- PROBLEM DESCRIPTION
Where a line contains the word "Right", copy that line from the records below.

START DATASET EXTRACT

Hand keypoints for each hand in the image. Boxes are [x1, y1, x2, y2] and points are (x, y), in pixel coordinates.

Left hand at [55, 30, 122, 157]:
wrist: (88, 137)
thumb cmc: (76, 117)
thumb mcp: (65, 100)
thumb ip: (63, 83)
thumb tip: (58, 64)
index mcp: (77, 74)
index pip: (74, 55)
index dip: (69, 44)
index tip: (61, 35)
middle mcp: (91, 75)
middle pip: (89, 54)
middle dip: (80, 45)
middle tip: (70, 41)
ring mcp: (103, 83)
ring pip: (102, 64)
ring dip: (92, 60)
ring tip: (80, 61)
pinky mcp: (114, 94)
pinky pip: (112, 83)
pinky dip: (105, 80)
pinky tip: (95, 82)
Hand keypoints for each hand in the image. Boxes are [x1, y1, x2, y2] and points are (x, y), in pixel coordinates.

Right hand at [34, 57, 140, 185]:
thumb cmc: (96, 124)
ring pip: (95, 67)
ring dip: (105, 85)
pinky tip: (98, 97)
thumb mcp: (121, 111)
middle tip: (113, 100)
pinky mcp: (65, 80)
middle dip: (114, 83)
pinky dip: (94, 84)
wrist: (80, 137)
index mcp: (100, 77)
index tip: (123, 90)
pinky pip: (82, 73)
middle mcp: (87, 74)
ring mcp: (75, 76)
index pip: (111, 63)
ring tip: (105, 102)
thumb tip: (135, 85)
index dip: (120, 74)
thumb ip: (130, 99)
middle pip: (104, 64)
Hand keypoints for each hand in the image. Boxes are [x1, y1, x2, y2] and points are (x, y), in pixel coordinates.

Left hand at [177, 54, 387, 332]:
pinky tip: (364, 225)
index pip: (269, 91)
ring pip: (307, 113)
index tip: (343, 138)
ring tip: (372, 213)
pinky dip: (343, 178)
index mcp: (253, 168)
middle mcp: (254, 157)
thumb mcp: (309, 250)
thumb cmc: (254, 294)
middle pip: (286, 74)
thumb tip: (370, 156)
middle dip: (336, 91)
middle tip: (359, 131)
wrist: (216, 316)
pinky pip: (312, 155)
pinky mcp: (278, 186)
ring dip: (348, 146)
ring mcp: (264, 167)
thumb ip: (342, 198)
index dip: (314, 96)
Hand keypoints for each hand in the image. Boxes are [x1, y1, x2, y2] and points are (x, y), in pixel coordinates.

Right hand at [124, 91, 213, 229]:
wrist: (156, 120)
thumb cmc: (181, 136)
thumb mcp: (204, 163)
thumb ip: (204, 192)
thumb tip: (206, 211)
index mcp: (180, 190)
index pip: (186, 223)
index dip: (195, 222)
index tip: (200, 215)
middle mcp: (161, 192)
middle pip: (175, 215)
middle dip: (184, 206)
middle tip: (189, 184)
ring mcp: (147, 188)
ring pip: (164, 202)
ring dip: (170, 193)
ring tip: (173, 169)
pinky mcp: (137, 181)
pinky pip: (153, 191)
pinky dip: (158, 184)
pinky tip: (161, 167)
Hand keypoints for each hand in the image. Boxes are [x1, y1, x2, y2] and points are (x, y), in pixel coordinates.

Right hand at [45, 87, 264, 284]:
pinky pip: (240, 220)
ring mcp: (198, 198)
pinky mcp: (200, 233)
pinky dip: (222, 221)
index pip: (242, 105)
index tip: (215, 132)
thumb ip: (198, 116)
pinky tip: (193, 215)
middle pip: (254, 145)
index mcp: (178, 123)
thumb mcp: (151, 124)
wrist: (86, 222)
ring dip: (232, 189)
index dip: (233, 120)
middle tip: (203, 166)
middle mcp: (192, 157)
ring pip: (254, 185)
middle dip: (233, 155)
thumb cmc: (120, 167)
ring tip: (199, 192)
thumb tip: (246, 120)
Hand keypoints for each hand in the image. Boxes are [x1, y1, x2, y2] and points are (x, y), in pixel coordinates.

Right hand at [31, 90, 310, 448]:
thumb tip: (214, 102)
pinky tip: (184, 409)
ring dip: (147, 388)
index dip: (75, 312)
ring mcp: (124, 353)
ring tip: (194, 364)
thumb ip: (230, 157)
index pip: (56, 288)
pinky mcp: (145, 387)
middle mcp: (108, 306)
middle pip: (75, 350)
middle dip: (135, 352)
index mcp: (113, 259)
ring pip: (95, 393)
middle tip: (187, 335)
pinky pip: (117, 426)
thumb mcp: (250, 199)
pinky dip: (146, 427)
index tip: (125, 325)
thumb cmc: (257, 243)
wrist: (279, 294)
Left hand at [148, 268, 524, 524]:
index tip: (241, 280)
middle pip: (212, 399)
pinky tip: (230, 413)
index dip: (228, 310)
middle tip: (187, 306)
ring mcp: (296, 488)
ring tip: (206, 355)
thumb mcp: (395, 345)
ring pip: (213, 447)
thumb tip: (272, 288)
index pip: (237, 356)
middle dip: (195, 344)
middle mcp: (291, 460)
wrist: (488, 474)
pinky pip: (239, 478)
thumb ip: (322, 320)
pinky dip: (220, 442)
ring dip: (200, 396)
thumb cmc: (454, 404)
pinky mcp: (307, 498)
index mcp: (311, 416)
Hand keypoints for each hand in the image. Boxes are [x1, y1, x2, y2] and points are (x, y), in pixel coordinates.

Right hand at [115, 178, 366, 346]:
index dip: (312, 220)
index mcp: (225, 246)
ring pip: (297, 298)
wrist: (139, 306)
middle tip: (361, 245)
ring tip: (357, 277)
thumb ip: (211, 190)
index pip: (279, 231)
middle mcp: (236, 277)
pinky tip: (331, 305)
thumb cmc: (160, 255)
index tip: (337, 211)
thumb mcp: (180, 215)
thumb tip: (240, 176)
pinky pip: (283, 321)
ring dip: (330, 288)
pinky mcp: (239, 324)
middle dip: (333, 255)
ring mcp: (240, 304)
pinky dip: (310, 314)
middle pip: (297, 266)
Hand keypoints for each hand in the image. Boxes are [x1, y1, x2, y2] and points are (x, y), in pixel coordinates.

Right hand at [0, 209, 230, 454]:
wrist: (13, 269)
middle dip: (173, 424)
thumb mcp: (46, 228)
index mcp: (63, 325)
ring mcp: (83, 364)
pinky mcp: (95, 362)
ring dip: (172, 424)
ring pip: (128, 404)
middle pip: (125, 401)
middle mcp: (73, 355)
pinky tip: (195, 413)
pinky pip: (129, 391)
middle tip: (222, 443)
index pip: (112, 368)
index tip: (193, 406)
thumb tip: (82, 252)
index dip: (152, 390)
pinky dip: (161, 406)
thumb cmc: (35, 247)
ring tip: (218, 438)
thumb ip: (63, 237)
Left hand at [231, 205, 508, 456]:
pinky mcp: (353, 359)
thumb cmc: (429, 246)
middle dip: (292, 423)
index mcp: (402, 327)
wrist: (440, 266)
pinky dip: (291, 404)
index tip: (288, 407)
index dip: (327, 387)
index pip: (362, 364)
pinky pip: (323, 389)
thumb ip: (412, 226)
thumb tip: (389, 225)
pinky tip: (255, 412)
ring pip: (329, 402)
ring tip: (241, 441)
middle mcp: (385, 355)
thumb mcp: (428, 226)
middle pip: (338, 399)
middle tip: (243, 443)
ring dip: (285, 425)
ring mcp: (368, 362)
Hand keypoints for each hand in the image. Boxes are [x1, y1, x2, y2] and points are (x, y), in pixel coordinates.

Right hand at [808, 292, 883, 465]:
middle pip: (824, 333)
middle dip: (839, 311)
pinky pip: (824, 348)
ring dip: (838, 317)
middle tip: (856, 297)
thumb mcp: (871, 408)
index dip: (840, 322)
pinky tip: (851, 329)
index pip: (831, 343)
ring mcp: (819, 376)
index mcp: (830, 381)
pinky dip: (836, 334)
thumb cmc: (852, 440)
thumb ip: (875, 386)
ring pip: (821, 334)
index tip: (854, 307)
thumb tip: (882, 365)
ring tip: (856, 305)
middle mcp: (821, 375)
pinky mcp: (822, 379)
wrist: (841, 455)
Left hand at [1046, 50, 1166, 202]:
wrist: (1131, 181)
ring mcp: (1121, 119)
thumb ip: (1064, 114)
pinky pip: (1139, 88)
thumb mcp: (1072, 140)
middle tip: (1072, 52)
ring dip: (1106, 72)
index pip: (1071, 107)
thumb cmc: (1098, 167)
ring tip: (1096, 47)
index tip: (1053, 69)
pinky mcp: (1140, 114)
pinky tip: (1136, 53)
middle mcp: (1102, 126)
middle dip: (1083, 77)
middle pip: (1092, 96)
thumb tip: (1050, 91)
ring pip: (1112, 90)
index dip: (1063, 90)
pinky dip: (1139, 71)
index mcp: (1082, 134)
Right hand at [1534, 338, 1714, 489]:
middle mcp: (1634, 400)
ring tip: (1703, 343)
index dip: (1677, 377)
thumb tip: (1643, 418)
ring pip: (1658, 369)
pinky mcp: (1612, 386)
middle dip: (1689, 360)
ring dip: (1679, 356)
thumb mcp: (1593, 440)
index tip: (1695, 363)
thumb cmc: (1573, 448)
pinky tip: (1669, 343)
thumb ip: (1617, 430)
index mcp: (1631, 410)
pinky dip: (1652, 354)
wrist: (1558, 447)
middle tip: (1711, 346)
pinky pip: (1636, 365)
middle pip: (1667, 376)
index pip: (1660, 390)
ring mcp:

END DATASET EXTRACT

- EXERCISE SOLUTION
Right hand at [34, 57, 140, 185]:
Right hand at [124, 91, 213, 229]:
Right hand at [45, 87, 264, 284]:
Right hand at [31, 90, 310, 448]:
Right hand at [115, 178, 366, 346]:
Right hand at [0, 209, 230, 454]:
Right hand at [808, 292, 883, 465]:
Right hand at [1534, 338, 1714, 489]:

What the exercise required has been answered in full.